● TASK BRIEF: What you output must match, exactly, the lines from the start of the records to the line containing "specify cryptographic certificate", both ends kept and pictures excluded.

....

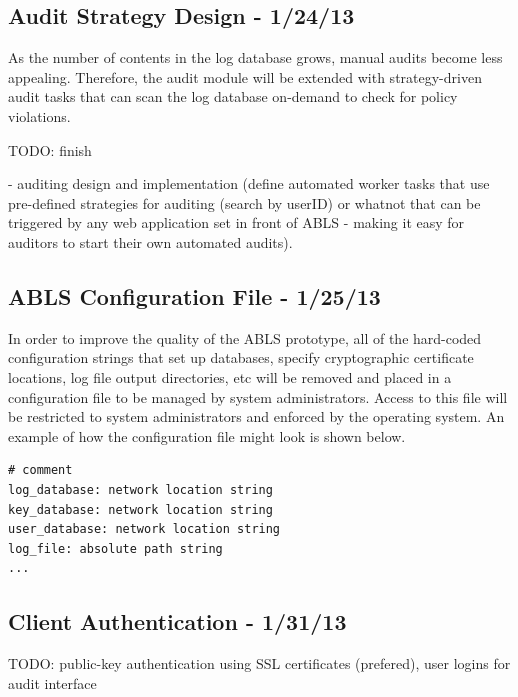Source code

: \documentclass{sig-alternate}
\begin{document}
\subsection{Audit Strategy Design - 1/24/13}
As the number of contents in the log database grows, manual audits become less appealing. Therefore, the audit module
will be extended with strategy-driven audit tasks that can scan the log database on-demand to check for policy violations.

TODO: finish

- auditing design and implementation (define automated worker tasks that use pre-defined strategies for
auditing (search by userID) or whatnot that can be triggered by any web application set in front of ABLS - 
making it easy for auditors to start their own automated audits). 

\subsection{ABLS Configuration File - 1/25/13} 
In order to improve the quality of the ABLS prototype, all of the hard-coded configuration strings that set up databases,
specify cryptographic certificate locations, log file output directories, etc will be removed and placed in a configuration file
to be managed by system administrators. Access to this file will be restricted to system administrators and enforced by the 
operating system. An example of how the configuration file might look is shown below.

\begin{lstlisting}
# comment
log_database: network location string
key_database: network location string
user_database: network location string
log_file: absolute path string
...
\end{lstlisting}

\subsection{Client Authentication - 1/31/13}
\label{sec:auth}

TODO: public-key authentication using SSL certificates (prefered), user logins for audit interface
\end{document}
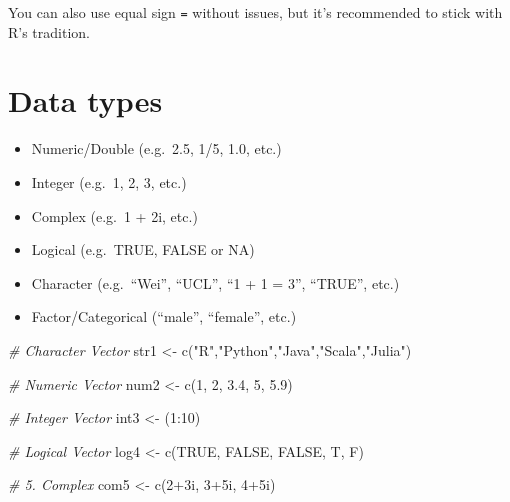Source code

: \documentclass[
  11pt,
]{book}
\newenvironment{Shaded}{\begin{snugshade}}{\end{snugshade}}
\newcommand{\CommentTok}[1]{\textcolor[rgb]{0.56,0.35,0.01}{\textit{#1}}}
\newcommand{\ConstantTok}[1]{\textcolor[rgb]{0.00,0.00,0.00}{#1}}
\newcommand{\DecValTok}[1]{\textcolor[rgb]{0.00,0.00,0.81}{#1}}
\newcommand{\FloatTok}[1]{\textcolor[rgb]{0.00,0.00,0.81}{#1}}
\newcommand{\FunctionTok}[1]{\textcolor[rgb]{0.00,0.00,0.00}{#1}}
\newcommand{\NormalTok}[1]{#1}
\newcommand{\OtherTok}[1]{\textcolor[rgb]{0.56,0.35,0.01}{#1}}
\newcommand{\SpecialCharTok}[1]{\textcolor[rgb]{0.00,0.00,0.00}{#1}}
\newcommand{\StringTok}[1]{\textcolor[rgb]{0.31,0.60,0.02}{#1}}
\begin{document}
You can also use equal sign \texttt{=} without issues, but it's recommended to stick with R's tradition.

\hypertarget{data-types}{%
\section{Data types}\label{data-types}}

\begin{itemize}
\item
  Numeric/Double (e.g.~2.5, 1/5, 1.0, etc.)
\item
  Integer (e.g.~1, 2, 3, etc.)
\item
  Complex (e.g.~1 + 2i, etc.)
\item
  Logical (e.g.~TRUE, FALSE or NA)
\item
  Character (e.g.~``Wei'', ``UCL'', ``1 + 1 = 3'', ``TRUE'', etc.)
\item
  Factor/Categorical (``male'', ``female'', etc.)
\end{itemize}

\begin{Shaded}
\begin{Highlighting}[]
\CommentTok{\# Character Vector}
\NormalTok{str1 }\OtherTok{\textless{}{-}} \FunctionTok{c}\NormalTok{(}\StringTok{"R"}\NormalTok{,}\StringTok{"Python"}\NormalTok{,}\StringTok{"Java"}\NormalTok{,}\StringTok{"Scala"}\NormalTok{,}\StringTok{"Julia"}\NormalTok{)}

\CommentTok{\# Numeric Vector }
\NormalTok{num2 }\OtherTok{\textless{}{-}} \FunctionTok{c}\NormalTok{(}\DecValTok{1}\NormalTok{, }\DecValTok{2}\NormalTok{, }\FloatTok{3.4}\NormalTok{, }\DecValTok{5}\NormalTok{, }\FloatTok{5.9}\NormalTok{)}

\CommentTok{\# Integer Vector  }
\NormalTok{int3 }\OtherTok{\textless{}{-}}\NormalTok{ (}\DecValTok{1}\SpecialCharTok{:}\DecValTok{10}\NormalTok{) }

\CommentTok{\# Logical Vector }
\NormalTok{log4 }\OtherTok{\textless{}{-}} \FunctionTok{c}\NormalTok{(}\ConstantTok{TRUE}\NormalTok{, }\ConstantTok{FALSE}\NormalTok{, }\ConstantTok{FALSE}\NormalTok{, T, F) }

\CommentTok{\# 5. Complex}
\NormalTok{com5 }\OtherTok{\textless{}{-}} \FunctionTok{c}\NormalTok{(}\DecValTok{2}\SpecialCharTok{+}\NormalTok{3i, }\DecValTok{3}\SpecialCharTok{+}\NormalTok{5i, }\DecValTok{4}\SpecialCharTok{+}\NormalTok{5i)}
\end{Highlighting}
\end{Shaded}
\end{document}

....

● REPLY:
Source code

: \documentclass{sig-alternate}
\begin{document}
\subsection{Audit Strategy Design - 1/24/13}
As the number of contents in the log database grows, manual audits become less appealing. Therefore, the audit module
will be extended with strategy-driven audit tasks that can scan the log database on-demand to check for policy violations.

TODO: finish

- auditing design and implementation (define automated worker tasks that use pre-defined strategies for
auditing (search by userID) or whatnot that can be triggered by any web application set in front of ABLS - 
making it easy for auditors to start their own automated audits). 

\subsection{ABLS Configuration File - 1/25/13} 
In order to improve the quality of the ABLS prototype, all of the hard-coded configuration strings that set up databases,
specify cryptographic certificate locations, log file output directories, etc will be removed and placed in a configuration file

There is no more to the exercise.